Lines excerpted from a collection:

§

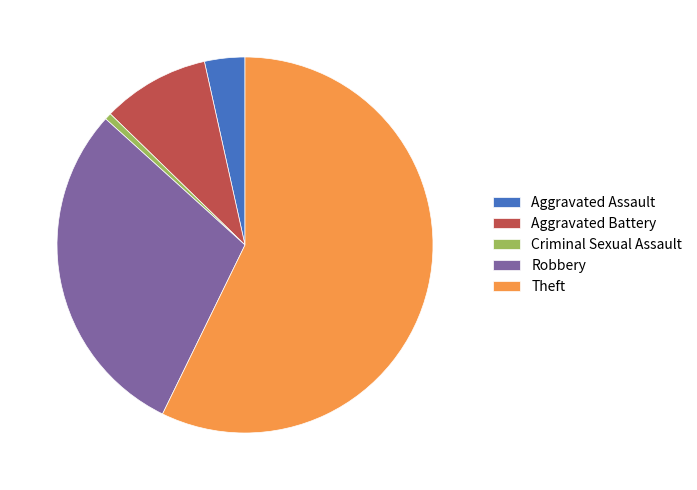

What is the ratio of the value at Robbery to the value at Aggravated Battery?

3.2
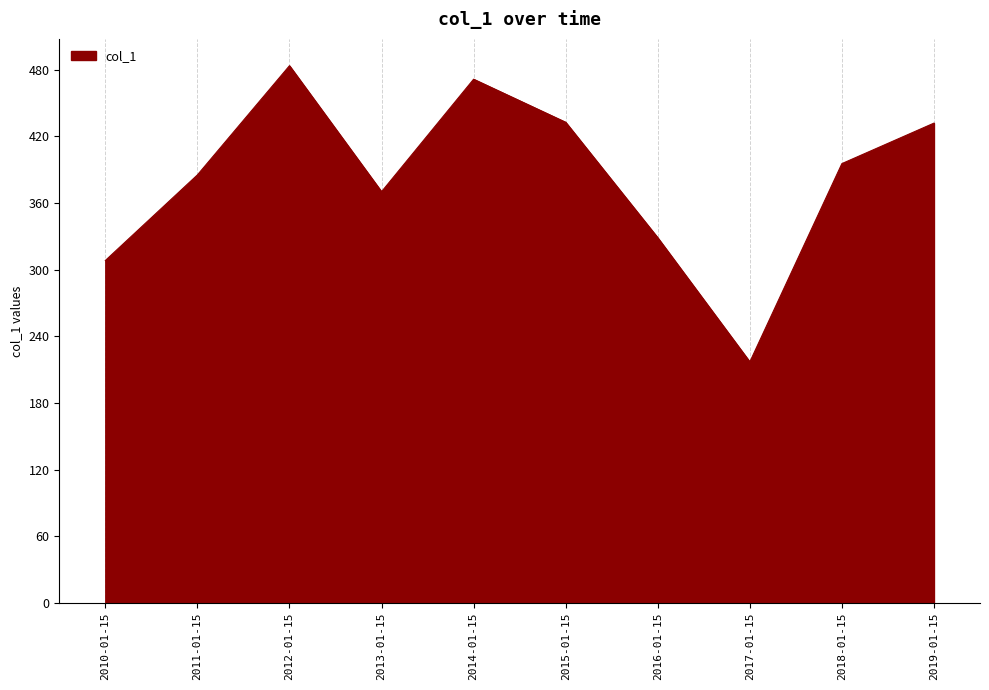

What is the difference between the maximum and minimum values?

266.7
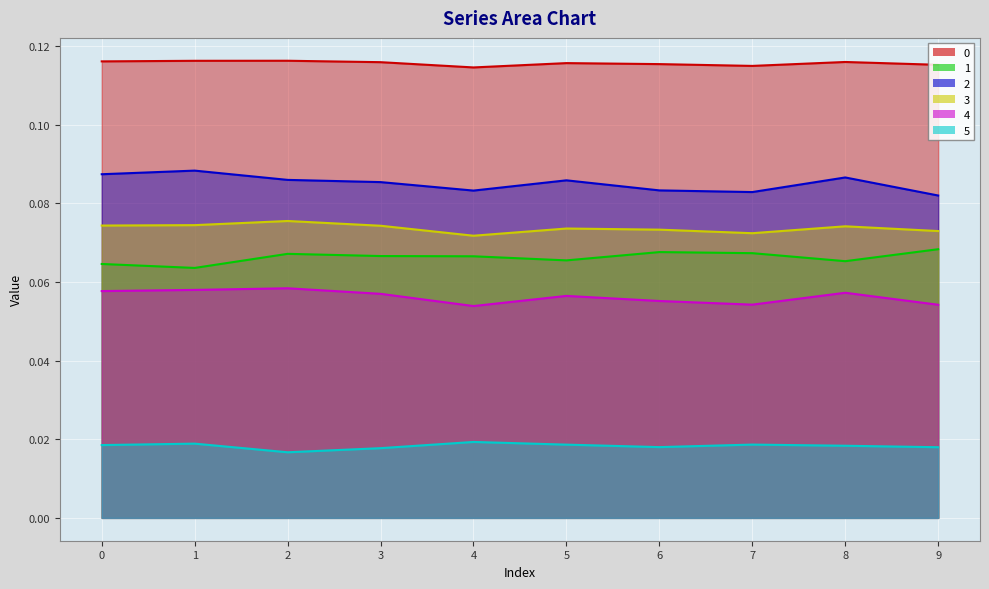

True or false: 4 has more than 2 interior local peaks.

True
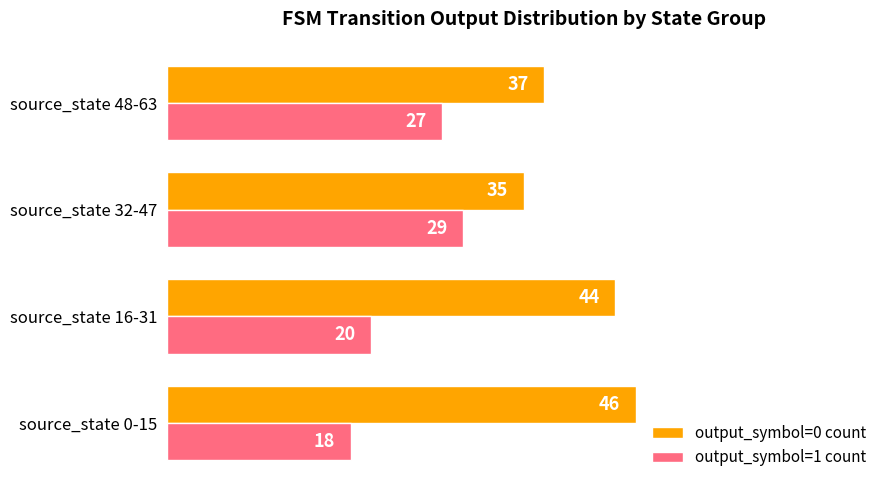

What is the difference between the maximum and minimum values in the output_symbol=0 count series?

11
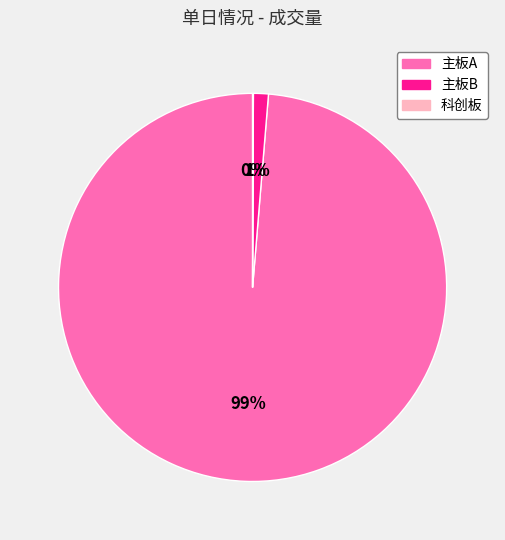

To the nearest percent, what is the average slice percentage?

33%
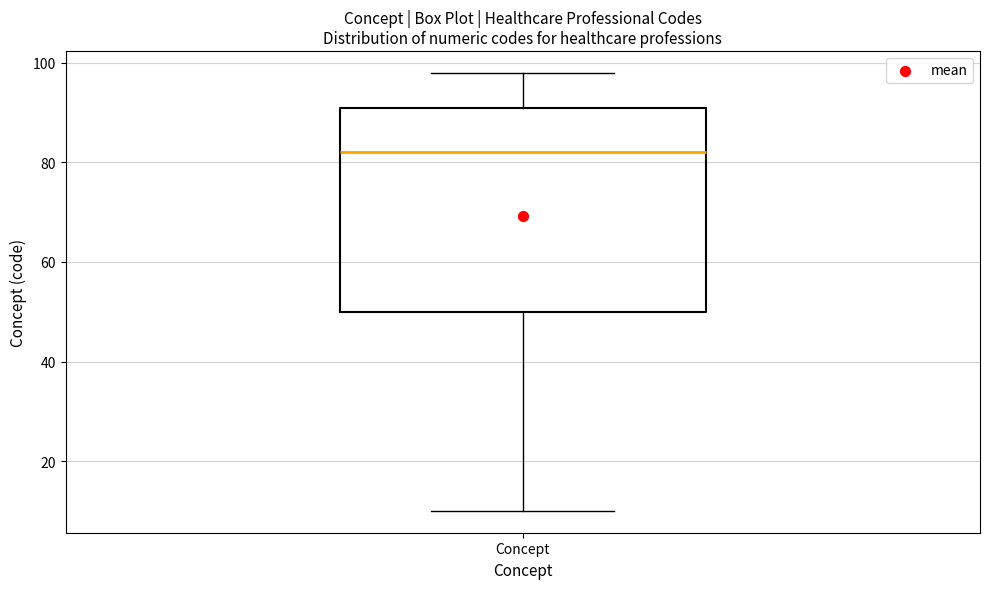

Read this box plot against the y-axis: the position of the median line, the range covered by the box, and the ends of both whiskers. The values are not printed on the chart, so give them approximately, as read against the axis.

median 82, box 50 to 92, whiskers 10 to 98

§

■ **WHAT TO PRODUCE**: Copy all of the lines above word for word, leaving out the pictures.

■ **SOLUTION TO THIS EXERCISE**:
What is the ratio of the value at Robbery to the value at Aggravated Battery?

3.2

What is the difference between the maximum and minimum values?

266.7

True or false: 4 has more than 2 interior local peaks.

True

What is the difference between the maximum and minimum values in the output_symbol=0 count series?

11

To the nearest percent, what is the average slice percentage?

33%

Read this box plot against the y-axis: the position of the median line, the range covered by the box, and the ends of both whiskers. The values are not printed on the chart, so give them approximately, as read against the axis.

median 82, box 50 to 92, whiskers 10 to 98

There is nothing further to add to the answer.